Ce soir-là, comme tous les autres soirs, Draco s'installa sur le vieux rocking-chair pendant que Harry plongeait lentement dans le pays des rêves. Un monde que lui ne pourrait plus connaître. Il observait les traits de son visage se détendre petit à petit, connaissant déjà par cœur cette image de plénitude absolue. Puis son regard se mit à vagabonder d'un objet à un autre, avant de se poser sur le vieux fauteuil sur lequel il était « assis ». Il aurait pu tout aussi bien rester debout, en lévitation – de toute façon, il ne ressentait aucune fatigue – mais il avait ce besoin impérieux, au fond de lui, de se sentir humain. Ou du moins d'agir comme si tel était le cas. Il ne sentait pas le coussin qu'il devinait moelleux sous lui, bien qu'il parvienne à faire reposer son corps dessus sans passer au travers. Hermione lui avait expliqué qu'avec de l'entraînement, un fantôme pouvait parvenir à un semblant de « solidité » lorsqu'il interagissait avec des objets. De ce fait, ayant suivi les conseils avisés de la jeune femme, il était parvenu à se saisir d'une plume assez longtemps pour écrire quelques mots, à tourner les pages d'un livre… Ces détails d'apparence insignifiants, comptaient beaucoup à ses yeux. Ils le faisaient se sentir vivant. Ses pensées dérivèrent sur la journée qui venait de s'écouler, et il repensa à sa conversation avec la fille Weasley, s'il était possible de nommer cet échange ainsi. Il avait évoqué le lien qui l'unissait à Harry et un souvenir vivace s'était imposé à lui, refusant de quitter son esprit…

oOo

Deux jours s'étaient écoulés depuis la Bataille de Poudlard, deux longues journées de deuil mais aussi de joie. Une joie qu'avait laissé exploser le monde sorcier suite à l'annonce de la mort de Celui-Dont-On-Ne-Doit-Pas-Prononcer-Le-Nom.

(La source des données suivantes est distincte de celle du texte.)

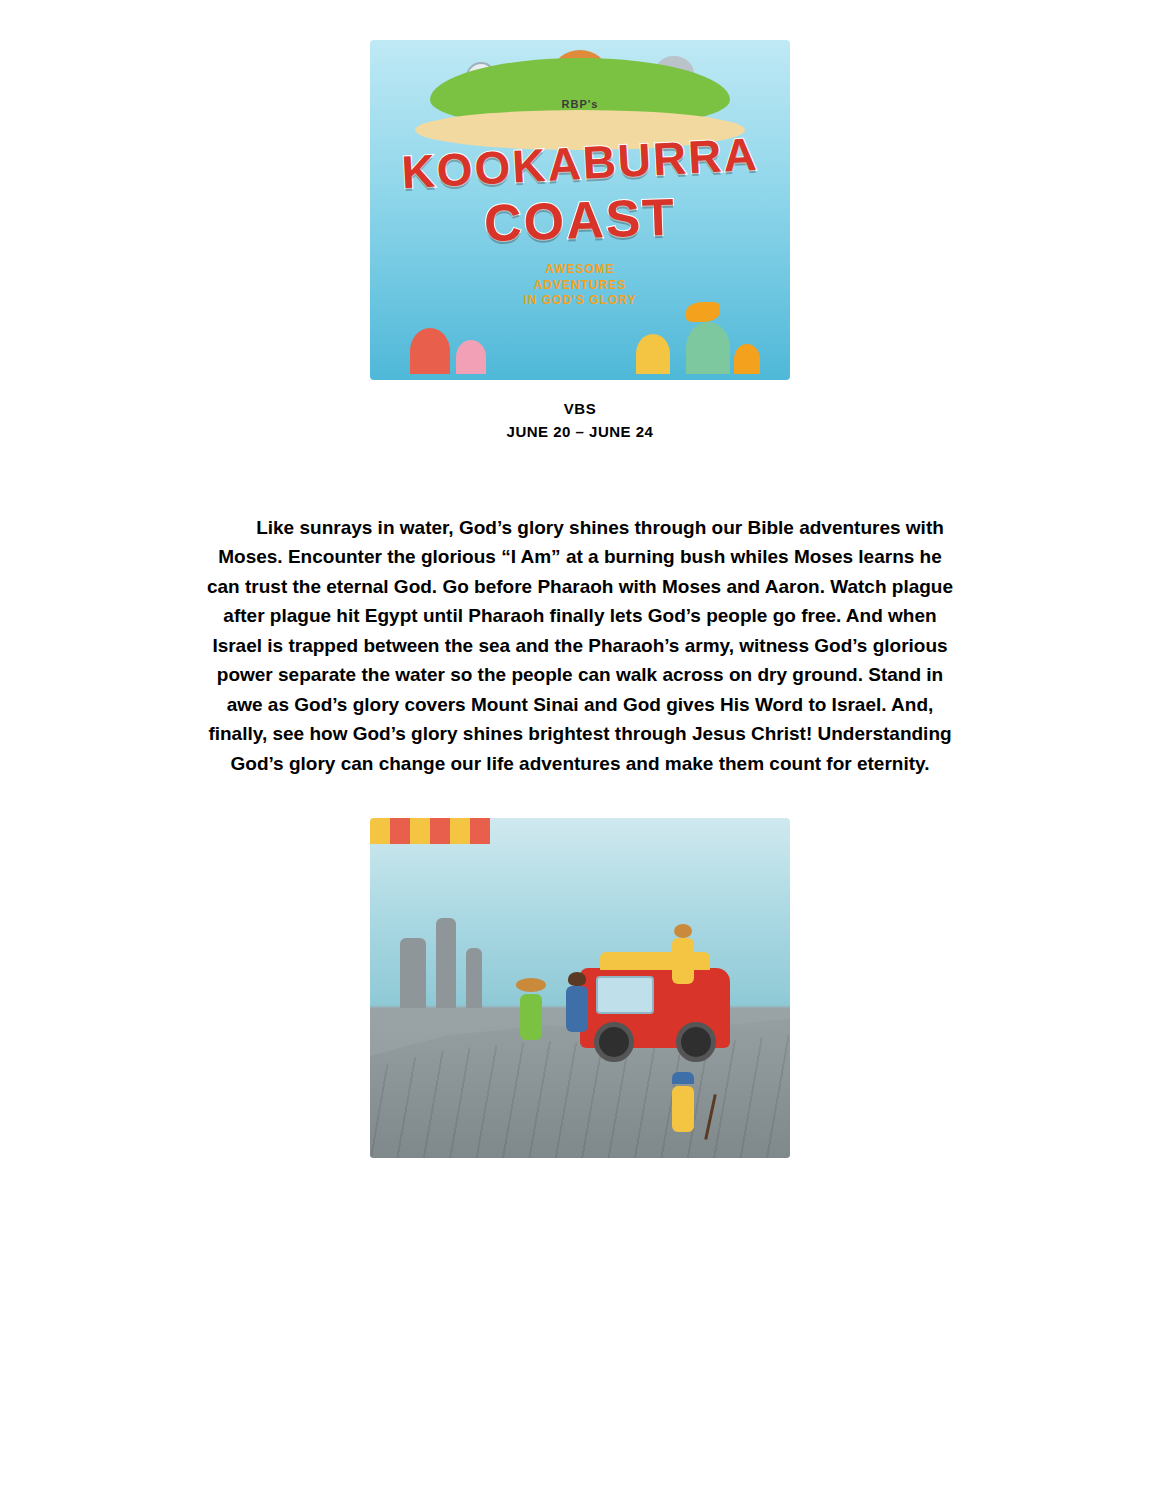RBP's
Kookaburra
Coast
Awesome
Adventures
in God's Glory
VBS
JUNE 20 – JUNE 24
Like sunrays in water, God’s glory shines through our Bible adventures with Moses. Encounter the glorious “I Am” at a burning bush whiles Moses learns he can trust the eternal God. Go before Pharaoh with Moses and Aaron. Watch plague after plague hit Egypt until Pharaoh finally lets God’s people go free. And when Israel is trapped between the sea and the Pharaoh’s army, witness God’s glorious power separate the water so the people can walk across on dry ground. Stand in awe as God’s glory covers Mount Sinai and God gives His Word to Israel. And, finally, see how God’s glory shines brightest through Jesus Christ! Understanding God’s glory can change our life adventures and make them count for eternity.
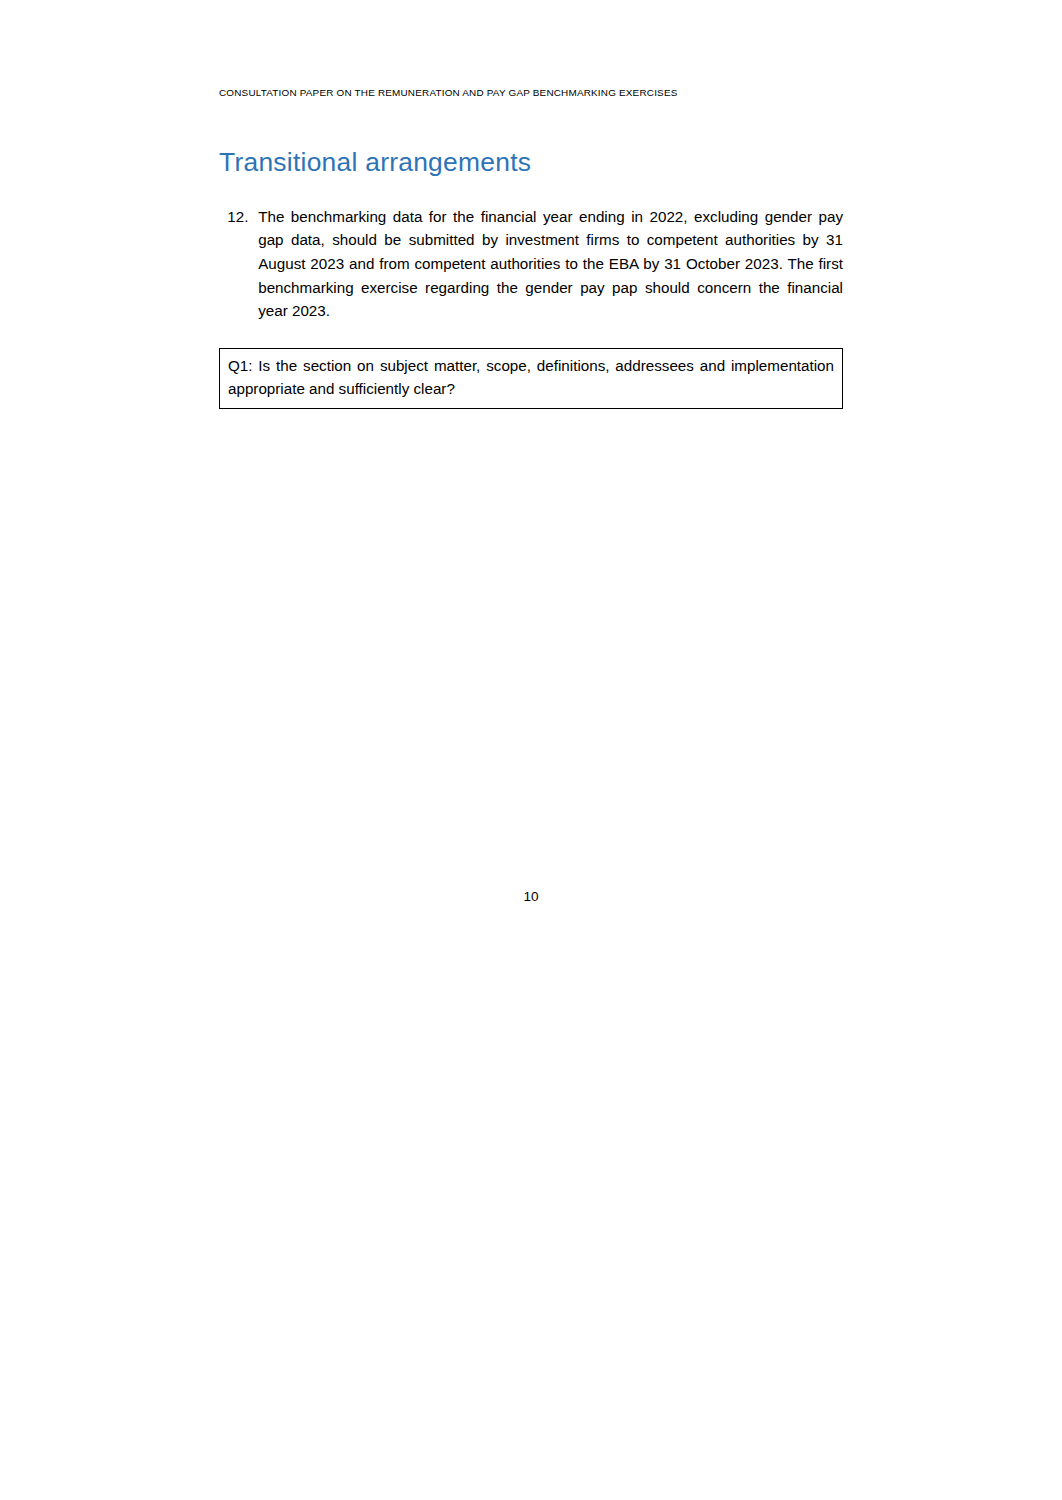Consultation paper on the remuneration and pay gap benchmarking exercises
Transitional arrangements
The benchmarking data for the financial year ending in 2022, excluding gender pay gap data, should be submitted by investment firms to competent authorities by 31 August 2023 and from competent authorities to the EBA by 31 October 2023. The first benchmarking exercise regarding the gender pay pap should concern the financial year 2023.
Q1: Is the section on subject matter, scope, definitions, addressees and implementation appropriate and sufficiently clear?
10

Mais pour Harry, cela signifiait deux jours à rester enfermé dans la pénombre d'une des chambres du 12, square Grimmaurd, dans un silence seulement troublé par ses sanglots et les mots réconfortants murmurés par Draco, celui que tous croyaient disparu à jamais.

Le calme de la chambre fut soudain rompu par l'entrée fracassante de Ron et Hermione. La lumière envahit la pièce, les aveuglants un instant, avant que Ron ne pousse un cri de stupeur.

- Malfoy ?

Pour la première fois en sept ans, le Serpentard ne l'insulta pas, ne lui répondit même pas. Face à son silence, le rouquin sentit les premiers signes d'énervement monter en lui, comme chaque fois qu'il était question de leur 'ennemi'.

- Qu'est-ce que c'est que ce bordel, par Merlin ! s'exclama-t-il.

Harry se laissa retomber sur le matelas, le visage enfoui dans son oreiller. Malgré son souhait de ne voir personne le temps de reprendre des forces et de passer à autre chose, ses amis étaient venu le voir, ne serait-ce que pour lui faire avaler quelque chose. Comment auraient-ils pu le laisser dépérir dans cette chambre miteuse, sans essayer de lui apporter la moindre aide ? Et voilà qu'ils se retrouvaient face à la personne qu'ils n'auraient jamais imaginé revoir.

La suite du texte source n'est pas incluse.